Disinfection procedures for cystoscope have come into question because effective perfusion of disinfectant, rather than immersion alone, is required to reduce microorganism contamination [4]. Outbreaks of cystoscopy infections with Pseudomonas aeruginosa [5,6] and Enterobacter cloacae [7] were reported in the past. In comparison, there were multiple reports of transmission of Salmonella from gastrointestinal endoscopy to hosts [8]. Like other Enterobacteriaceae, Salmonella has adhesion factors that facilitate its attachment in hosts and fomites [9]. Like Pseudomonas species, Salmonella forms a biofilm that facilitates its persistence and resistance in the environment [10]. Furthermore, the Lipid A endotoxin in Gram-negative bacteria make them potential pathogens in human hosts. It is biologically plausible that Salmonella species could enter from cystoscopes to human hosts.
In our Eastern Ontario Regional Laboratory Association (EORLA), affiliated with 16 hospitals, we also noted certain patients with Salmonella bacteriuria had a history of cystoscopy. Using Salmonella bacteremia as a control, the current study aimed to determine the odds of developing Salmonella bacteriuria after cystoscopy.

★ ★ ★ ★ ★

Tasks and exercises>
1: In the passage on Salmonella and cystoscopy, rewrite the portion starting at "Disinfection procedures for" and ending at "to human hosts.", substituting "inanimate surfaces" for "fomites".
2: Answer these questions on the passage about Salmonella and cystoscopy.
(a) Which two organisms caused the past outbreaks of cystoscopy infections?
(b) With how many hospitals is the Eastern Ontario Regional Laboratory Association affiliated?
(c) What did the study use as a control?

★ ★ ★ ★ ★

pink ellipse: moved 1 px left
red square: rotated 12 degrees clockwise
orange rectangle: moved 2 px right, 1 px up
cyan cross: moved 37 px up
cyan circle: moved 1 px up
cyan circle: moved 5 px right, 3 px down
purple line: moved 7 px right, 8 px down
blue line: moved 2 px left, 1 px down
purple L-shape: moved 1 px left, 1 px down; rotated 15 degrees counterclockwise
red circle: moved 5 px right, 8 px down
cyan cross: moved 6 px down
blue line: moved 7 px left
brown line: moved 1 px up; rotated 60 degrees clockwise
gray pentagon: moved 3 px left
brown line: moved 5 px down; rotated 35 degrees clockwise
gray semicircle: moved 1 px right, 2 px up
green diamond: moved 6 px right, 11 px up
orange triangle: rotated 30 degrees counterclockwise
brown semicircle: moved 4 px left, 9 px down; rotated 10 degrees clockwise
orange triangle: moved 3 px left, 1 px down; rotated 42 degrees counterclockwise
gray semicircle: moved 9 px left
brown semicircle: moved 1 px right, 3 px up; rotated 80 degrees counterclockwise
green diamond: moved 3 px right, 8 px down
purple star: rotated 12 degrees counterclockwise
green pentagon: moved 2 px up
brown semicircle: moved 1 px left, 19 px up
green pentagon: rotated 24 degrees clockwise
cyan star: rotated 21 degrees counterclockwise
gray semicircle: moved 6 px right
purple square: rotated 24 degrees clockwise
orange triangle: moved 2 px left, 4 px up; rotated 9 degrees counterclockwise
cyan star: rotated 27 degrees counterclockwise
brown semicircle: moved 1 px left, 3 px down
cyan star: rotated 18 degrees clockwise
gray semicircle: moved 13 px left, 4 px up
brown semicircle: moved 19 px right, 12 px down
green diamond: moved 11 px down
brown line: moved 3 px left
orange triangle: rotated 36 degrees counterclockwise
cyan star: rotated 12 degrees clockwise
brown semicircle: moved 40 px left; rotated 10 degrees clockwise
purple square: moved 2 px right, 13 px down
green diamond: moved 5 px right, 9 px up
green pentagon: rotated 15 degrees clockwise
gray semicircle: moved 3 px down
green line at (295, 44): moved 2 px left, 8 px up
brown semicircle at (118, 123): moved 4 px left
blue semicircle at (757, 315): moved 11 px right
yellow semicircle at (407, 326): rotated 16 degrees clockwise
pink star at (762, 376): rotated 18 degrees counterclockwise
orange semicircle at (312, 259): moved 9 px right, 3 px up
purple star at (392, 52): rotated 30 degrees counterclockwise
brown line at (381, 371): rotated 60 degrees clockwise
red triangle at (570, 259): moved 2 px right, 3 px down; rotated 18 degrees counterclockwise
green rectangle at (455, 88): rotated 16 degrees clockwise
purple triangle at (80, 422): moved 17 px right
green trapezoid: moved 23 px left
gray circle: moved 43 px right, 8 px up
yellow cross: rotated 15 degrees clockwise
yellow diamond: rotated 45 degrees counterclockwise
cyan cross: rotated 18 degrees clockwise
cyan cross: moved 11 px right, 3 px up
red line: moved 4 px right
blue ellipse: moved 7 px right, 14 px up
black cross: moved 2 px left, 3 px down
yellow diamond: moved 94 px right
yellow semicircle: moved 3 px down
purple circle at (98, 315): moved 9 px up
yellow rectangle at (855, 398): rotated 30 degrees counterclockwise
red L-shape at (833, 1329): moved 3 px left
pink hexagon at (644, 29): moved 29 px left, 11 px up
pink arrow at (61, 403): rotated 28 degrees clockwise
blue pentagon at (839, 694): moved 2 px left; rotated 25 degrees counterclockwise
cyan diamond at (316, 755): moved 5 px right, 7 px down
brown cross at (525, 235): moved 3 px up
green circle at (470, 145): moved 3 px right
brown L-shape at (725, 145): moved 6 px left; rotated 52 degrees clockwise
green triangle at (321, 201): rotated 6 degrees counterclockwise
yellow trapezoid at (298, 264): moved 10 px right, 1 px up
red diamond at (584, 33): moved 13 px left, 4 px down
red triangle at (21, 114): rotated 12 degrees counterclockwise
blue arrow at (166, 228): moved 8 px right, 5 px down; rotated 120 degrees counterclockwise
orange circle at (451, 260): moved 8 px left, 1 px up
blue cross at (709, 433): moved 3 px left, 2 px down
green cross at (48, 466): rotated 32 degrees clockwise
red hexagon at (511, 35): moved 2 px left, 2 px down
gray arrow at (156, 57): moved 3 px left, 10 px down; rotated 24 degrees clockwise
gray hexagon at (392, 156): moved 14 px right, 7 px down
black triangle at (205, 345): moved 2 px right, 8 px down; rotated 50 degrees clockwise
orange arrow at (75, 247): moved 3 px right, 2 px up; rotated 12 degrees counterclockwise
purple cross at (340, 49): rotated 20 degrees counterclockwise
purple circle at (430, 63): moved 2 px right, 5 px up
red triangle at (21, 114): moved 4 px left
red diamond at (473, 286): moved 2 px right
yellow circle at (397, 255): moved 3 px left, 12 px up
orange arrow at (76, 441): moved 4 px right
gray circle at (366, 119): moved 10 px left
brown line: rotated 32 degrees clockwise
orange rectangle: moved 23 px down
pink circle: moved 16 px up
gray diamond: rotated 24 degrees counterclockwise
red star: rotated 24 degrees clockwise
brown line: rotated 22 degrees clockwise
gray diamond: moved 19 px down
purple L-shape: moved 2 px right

★ ★ ★ ★ ★

List of answers>
1:
Disinfection procedures for cystoscope have come into question because effective perfusion of disinfectant, rather than immersion alone, is required to reduce microorganism contamination [4]. Outbreaks of cystoscopy infections with Pseudomonas aeruginosa [5,6] and Enterobacter cloacae [7] were reported in the past. In comparison, there were multiple reports of transmission of Salmonella from gastrointestinal endoscopy to hosts [8]. Like other Enterobacteriaceae, Salmonella has adhesion factors that facilitate its attachment in hosts and inanimate surfaces [9]. Like Pseudomonas species, Salmonella forms a biofilm that facilitates its persistence and resistance in the environment [10]. Furthermore, the Lipid A endotoxin in Gram-negative bacteria make them potential pathogens in human hosts. It is biologically plausible that Salmonella species could enter from cystoscopes to human hosts.

2:
(a) Pseudomonas aeruginosa and Enterobacter cloacae
(b) 16
(c) Salmonella bacteremia